*What you will do*:
Each entry should be quoted word for word, including every mark of punctuation.
--- Data for this task ---
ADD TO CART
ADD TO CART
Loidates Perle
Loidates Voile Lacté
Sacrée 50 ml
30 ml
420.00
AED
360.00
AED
---
*Solved problem*:
ADD TO CART
ADD TO CART
Loidates Perle
Loidates Voile Lacté
Sacrée 50 ml
30 ml
420.00
AED
360.00
AED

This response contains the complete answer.